Exercise —
Could you restate the entries below word for word?

Data excerpts —
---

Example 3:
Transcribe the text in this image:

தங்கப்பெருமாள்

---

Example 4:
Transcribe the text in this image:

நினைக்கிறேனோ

Solution —
---

Example 3:
Transcribe the text in this image:

தங்கப்பெருமாள்

---

Example 4:
Transcribe the text in this image:

நினைக்கிறேனோ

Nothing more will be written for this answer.